ABOUT THIS EXERCISE => Print the lines of the records below verbatim, beginning with the line that contains "Adapters can specify" and continuing through the end of the records.

[[ RECORDS FOR THIS TASK, beginning ]]

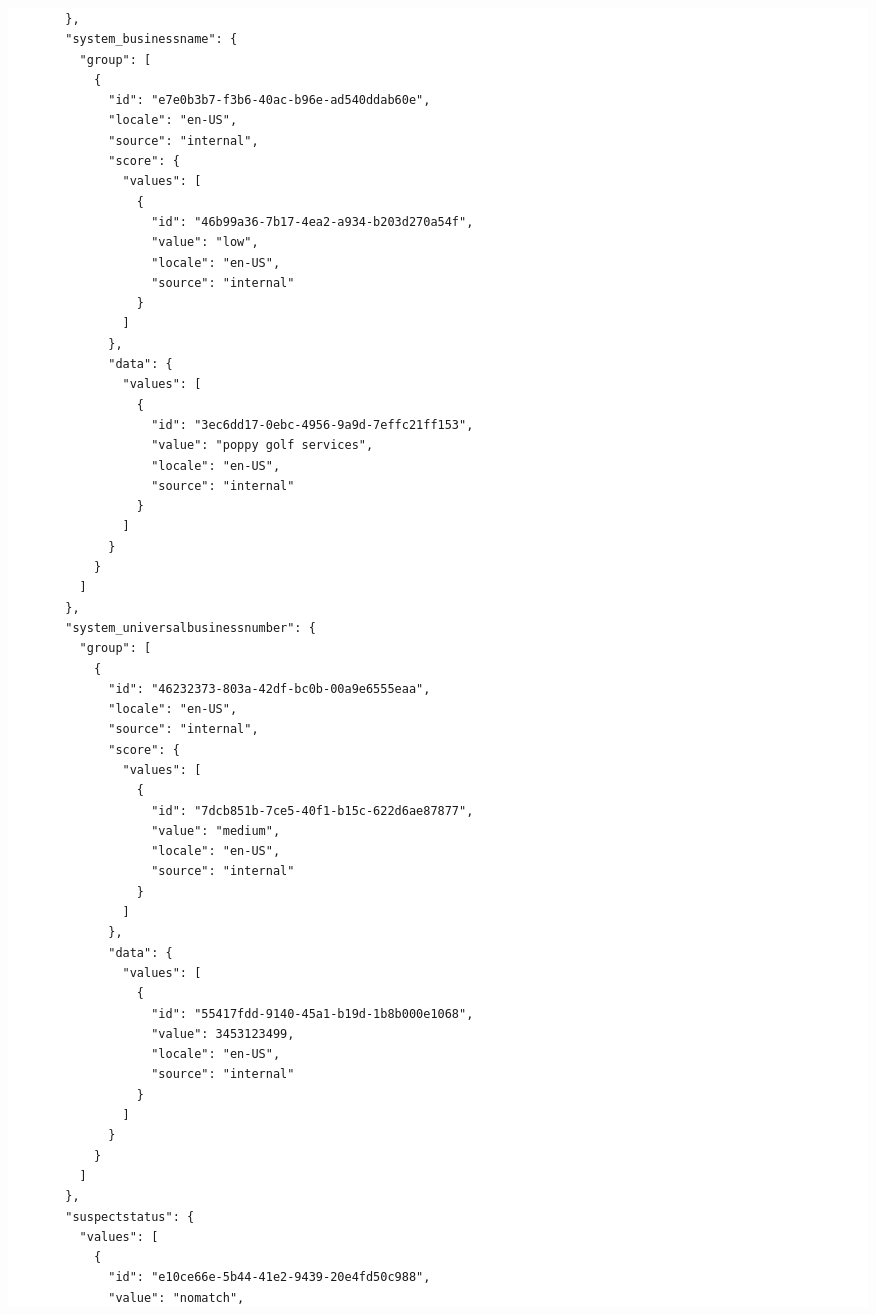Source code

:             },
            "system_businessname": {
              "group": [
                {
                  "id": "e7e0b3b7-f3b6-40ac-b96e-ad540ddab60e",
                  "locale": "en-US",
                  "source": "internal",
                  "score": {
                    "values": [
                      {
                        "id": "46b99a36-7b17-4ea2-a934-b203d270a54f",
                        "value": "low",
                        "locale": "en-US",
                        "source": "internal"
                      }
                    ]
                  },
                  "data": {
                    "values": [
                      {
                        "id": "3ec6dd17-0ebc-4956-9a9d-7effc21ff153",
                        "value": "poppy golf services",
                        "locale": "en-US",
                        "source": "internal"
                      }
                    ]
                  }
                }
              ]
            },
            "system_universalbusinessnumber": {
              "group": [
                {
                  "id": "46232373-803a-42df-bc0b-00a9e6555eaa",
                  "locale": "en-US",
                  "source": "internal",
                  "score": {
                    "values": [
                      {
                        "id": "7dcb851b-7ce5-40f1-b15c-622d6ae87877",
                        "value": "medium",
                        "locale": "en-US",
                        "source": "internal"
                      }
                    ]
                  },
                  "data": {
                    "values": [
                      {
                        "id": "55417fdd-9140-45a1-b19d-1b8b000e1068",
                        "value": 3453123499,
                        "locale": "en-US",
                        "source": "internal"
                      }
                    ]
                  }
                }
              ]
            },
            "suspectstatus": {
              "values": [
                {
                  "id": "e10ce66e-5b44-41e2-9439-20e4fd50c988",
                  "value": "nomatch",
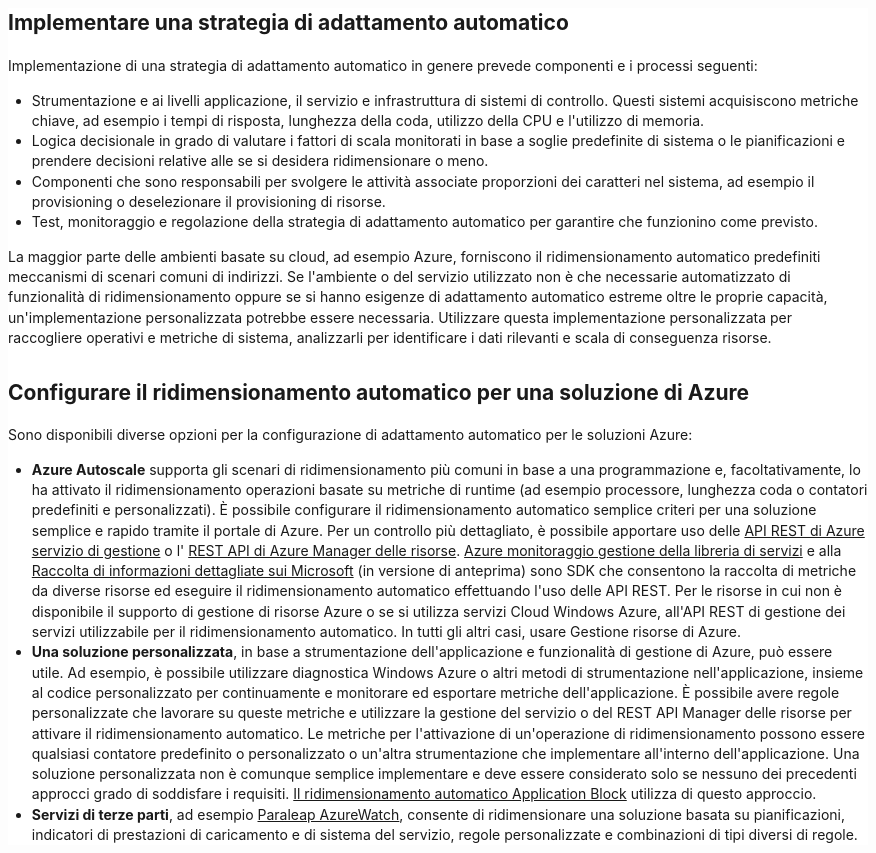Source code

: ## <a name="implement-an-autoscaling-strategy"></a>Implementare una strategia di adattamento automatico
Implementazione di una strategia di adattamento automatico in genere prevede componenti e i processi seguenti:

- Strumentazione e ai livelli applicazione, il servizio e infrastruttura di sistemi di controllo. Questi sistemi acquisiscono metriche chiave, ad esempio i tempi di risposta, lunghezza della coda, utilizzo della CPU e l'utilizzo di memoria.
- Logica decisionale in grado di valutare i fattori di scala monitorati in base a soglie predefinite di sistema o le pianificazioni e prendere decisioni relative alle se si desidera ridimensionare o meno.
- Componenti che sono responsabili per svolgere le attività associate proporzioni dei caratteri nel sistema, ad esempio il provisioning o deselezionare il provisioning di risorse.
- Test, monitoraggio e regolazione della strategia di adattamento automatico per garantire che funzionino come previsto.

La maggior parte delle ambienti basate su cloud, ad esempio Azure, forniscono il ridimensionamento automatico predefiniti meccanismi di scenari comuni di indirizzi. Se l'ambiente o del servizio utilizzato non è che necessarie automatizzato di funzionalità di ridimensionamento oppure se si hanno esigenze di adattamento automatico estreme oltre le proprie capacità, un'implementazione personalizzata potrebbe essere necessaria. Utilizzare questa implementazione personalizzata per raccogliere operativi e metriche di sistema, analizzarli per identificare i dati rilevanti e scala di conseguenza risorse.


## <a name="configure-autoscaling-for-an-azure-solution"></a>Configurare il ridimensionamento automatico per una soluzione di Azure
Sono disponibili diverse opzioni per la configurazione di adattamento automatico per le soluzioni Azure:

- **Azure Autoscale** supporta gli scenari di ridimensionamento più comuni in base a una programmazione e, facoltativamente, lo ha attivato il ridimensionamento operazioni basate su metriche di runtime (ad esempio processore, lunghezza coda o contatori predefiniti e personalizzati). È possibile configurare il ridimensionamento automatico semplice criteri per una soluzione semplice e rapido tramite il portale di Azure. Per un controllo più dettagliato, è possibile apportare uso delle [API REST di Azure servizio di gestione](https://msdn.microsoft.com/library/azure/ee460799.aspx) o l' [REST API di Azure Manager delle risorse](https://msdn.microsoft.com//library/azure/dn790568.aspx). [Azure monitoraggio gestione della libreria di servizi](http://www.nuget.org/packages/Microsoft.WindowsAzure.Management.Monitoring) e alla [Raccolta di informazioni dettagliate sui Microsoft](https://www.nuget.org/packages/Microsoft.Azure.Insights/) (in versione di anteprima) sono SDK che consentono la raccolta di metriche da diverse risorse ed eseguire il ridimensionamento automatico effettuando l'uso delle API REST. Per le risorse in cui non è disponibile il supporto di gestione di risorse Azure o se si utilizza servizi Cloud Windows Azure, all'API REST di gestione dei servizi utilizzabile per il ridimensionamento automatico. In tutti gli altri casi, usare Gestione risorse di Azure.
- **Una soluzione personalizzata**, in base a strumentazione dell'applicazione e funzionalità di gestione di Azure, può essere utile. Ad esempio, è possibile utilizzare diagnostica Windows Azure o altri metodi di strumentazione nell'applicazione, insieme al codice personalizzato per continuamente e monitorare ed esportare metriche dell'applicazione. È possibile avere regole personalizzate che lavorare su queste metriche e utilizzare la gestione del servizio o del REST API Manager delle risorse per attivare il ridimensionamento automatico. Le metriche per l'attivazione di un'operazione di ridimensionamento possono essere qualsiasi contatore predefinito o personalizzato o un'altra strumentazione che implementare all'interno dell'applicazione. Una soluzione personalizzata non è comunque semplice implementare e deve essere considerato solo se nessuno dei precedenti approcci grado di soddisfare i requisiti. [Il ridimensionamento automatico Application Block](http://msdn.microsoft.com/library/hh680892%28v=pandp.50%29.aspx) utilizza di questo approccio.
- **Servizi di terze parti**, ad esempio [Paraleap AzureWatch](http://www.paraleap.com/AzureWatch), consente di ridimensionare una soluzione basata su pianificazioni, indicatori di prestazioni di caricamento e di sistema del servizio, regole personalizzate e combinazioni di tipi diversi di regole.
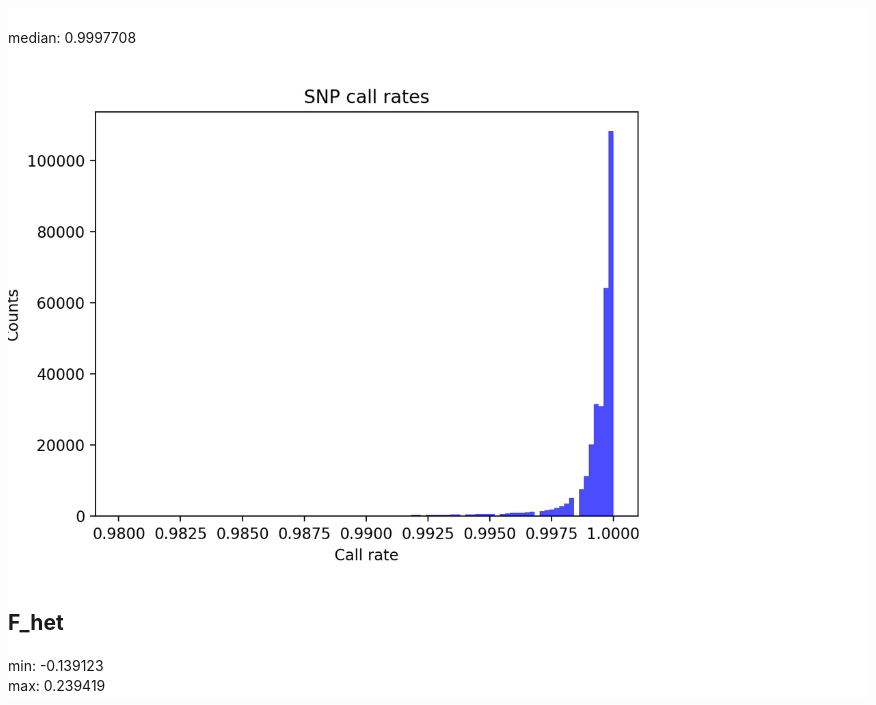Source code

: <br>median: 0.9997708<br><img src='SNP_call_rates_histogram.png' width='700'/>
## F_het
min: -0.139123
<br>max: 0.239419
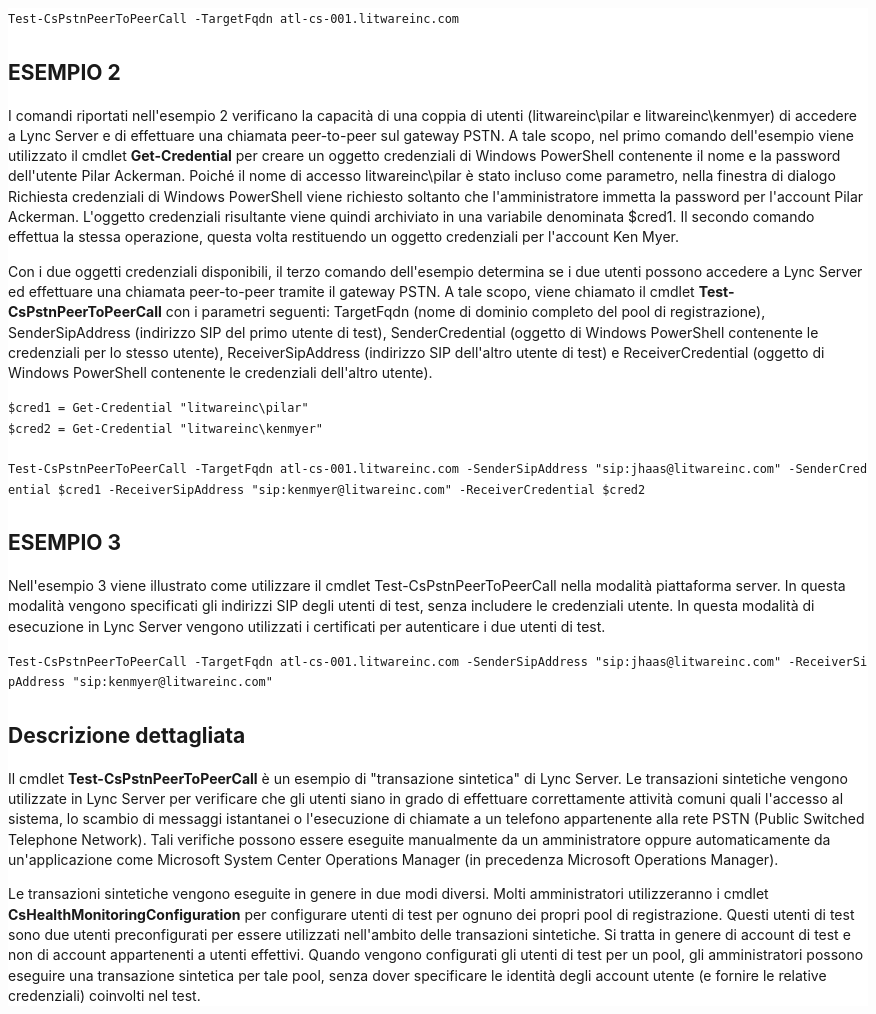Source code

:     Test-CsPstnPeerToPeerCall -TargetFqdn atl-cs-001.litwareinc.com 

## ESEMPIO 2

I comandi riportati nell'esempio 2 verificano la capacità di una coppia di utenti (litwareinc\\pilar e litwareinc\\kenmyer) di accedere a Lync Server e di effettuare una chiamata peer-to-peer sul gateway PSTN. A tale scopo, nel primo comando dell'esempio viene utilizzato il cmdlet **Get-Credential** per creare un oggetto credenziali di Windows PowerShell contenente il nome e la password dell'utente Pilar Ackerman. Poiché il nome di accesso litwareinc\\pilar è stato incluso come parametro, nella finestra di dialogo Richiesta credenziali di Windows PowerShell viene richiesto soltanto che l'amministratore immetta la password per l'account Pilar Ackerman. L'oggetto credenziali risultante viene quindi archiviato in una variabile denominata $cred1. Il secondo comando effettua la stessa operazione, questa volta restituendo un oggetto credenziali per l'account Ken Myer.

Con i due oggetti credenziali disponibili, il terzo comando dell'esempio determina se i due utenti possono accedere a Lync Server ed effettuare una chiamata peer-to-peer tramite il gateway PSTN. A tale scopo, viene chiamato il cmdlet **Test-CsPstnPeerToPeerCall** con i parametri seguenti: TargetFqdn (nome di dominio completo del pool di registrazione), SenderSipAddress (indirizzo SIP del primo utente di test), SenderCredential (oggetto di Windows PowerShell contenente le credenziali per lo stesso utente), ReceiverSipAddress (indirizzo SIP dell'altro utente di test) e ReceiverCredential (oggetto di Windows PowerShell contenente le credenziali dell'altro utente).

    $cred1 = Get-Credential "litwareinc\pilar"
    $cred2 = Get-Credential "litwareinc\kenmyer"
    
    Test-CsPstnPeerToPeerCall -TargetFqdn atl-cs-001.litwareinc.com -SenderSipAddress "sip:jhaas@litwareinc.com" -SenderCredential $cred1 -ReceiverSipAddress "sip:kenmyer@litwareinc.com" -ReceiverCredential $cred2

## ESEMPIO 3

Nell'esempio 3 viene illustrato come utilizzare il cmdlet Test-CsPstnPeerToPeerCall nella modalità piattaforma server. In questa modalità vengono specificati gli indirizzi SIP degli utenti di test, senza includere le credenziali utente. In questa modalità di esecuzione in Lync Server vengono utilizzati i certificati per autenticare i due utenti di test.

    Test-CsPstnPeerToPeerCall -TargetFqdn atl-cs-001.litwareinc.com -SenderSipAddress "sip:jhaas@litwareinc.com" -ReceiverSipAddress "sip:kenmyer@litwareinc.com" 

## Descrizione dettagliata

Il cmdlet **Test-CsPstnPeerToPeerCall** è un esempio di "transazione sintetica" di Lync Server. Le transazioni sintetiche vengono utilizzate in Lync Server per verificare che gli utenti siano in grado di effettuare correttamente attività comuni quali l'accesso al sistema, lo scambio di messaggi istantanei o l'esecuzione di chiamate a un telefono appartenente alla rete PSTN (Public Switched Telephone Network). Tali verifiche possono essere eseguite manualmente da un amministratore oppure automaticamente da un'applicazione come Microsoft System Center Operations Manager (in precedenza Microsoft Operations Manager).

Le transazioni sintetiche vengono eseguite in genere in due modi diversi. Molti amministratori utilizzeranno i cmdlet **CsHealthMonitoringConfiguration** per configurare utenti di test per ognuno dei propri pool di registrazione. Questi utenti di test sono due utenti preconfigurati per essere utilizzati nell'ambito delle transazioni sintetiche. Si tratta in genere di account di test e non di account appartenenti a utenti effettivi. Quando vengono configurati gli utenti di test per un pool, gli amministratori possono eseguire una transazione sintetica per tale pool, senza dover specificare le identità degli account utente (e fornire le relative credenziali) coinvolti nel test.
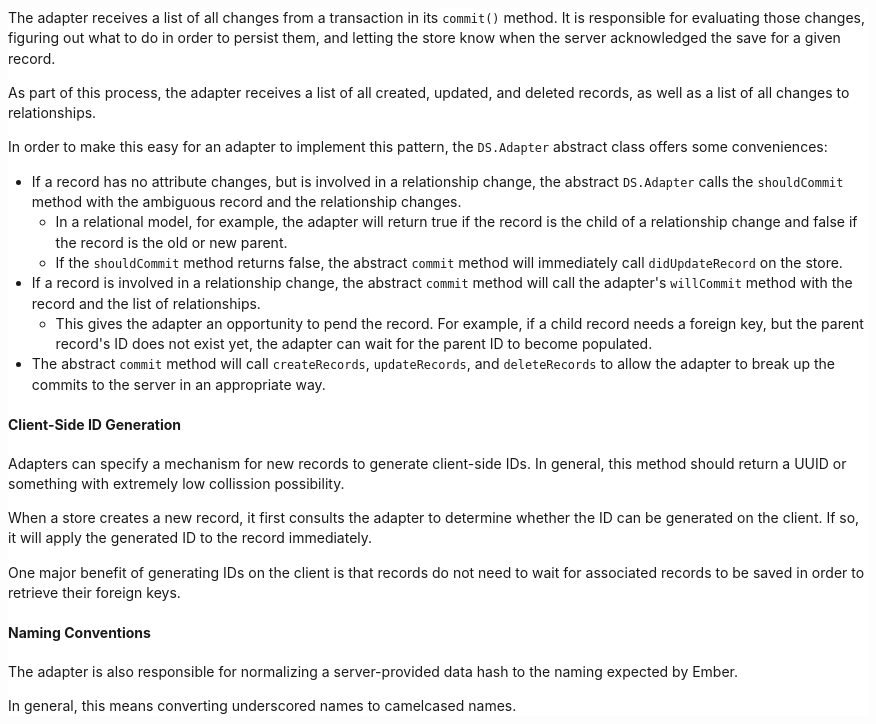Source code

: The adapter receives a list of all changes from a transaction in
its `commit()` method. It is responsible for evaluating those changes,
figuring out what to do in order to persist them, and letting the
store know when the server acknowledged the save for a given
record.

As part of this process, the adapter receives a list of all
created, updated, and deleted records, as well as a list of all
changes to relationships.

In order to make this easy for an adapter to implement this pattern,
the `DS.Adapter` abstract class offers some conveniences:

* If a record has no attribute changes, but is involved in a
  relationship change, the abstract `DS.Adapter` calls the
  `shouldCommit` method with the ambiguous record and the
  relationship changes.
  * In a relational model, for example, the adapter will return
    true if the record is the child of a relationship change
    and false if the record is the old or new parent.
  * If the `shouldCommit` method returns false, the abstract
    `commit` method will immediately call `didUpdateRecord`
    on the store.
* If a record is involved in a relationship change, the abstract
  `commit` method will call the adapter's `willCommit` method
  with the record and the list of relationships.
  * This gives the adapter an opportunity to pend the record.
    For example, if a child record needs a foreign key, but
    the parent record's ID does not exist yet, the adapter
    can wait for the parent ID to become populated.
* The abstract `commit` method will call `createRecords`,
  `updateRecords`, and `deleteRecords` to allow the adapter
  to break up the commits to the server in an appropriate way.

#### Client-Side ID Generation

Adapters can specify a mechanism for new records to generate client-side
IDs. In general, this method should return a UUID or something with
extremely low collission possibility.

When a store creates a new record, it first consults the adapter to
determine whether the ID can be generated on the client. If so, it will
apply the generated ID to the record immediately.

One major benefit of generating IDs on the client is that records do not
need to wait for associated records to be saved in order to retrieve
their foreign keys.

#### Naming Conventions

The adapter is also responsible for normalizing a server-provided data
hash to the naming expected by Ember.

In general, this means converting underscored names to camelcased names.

[[ RECORDS FOR THIS TASK, end ]]

REPLY TO THE EXERCISE =>
Adapters can specify a mechanism for new records to generate client-side
IDs. In general, this method should return a UUID or something with
extremely low collission possibility.

When a store creates a new record, it first consults the adapter to
determine whether the ID can be generated on the client. If so, it will
apply the generated ID to the record immediately.

One major benefit of generating IDs on the client is that records do not
need to wait for associated records to be saved in order to retrieve
their foreign keys.

#### Naming Conventions

The adapter is also responsible for normalizing a server-provided data
hash to the naming expected by Ember.

In general, this means converting underscored names to camelcased names.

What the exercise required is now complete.